In denying an allegation with waiver implications predicated on an alleged lack of notice *877to the Attorney General, an express indication concerning who received the notices in question seems indispensable. That Plaintiffs fail to give this Court any such indication makes their presentation appear less than forthright.
. See, e.g., Sonnier v. Crain, 613 F.3d 436, 458 (5th Cir.2010) (Dennis, J., dissenting) ("[Fjacial and as-applied challenges are not categorically different types of cases to which different rules of decision apply[; o]n the contrary, in order to adjudicate constitutional *878challenges, courts apply whatever constitutional doctrines and tests are relevant to the substance of each particular case, and the results of that analysis determine whether a challenged law is unconstitutional, either on its face or as applied to a particular situation.”), majority op. withdrawn in part on reh'g, 634 F.3d 778 (5th Cir.2011); Richard H. Fallon, Jr., As-Applied and Facial Challenges and Third-Party Standing, 113 Harv. L. Rev. 1321, 1336 (2000) (indicating that it is misleading to suggest that there is a sharp, categorical distinction between facial and as-applied adjudications).

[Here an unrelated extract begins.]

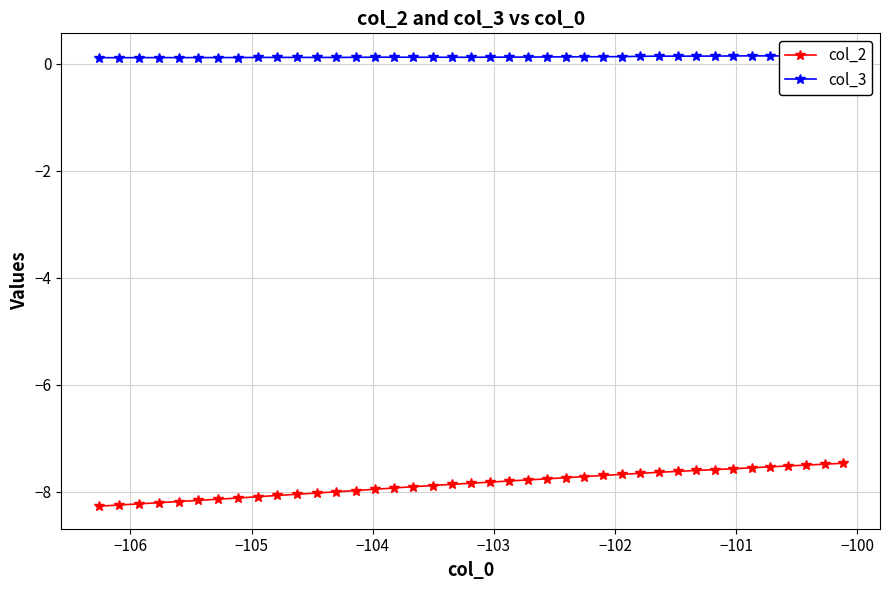

At how many categories does at least one series exceed -7?

40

. It may be true, as Plaintiffs suggest, that various parties involved in this litigation are interested in seeing the statute upheld. Still, I disagree with Plaintiffs' suggestion that this Court’s waiver analysis should consider whether those parties are powerful corporations who defend the enactment vigorously. Such considerations would require the Court to inquire into the financial strength of the parties before it and make an assessment as to whether their advocacy was sufficiently forceful that the Attorney General's input would be superfluous — a standard that would be unworkable in practice.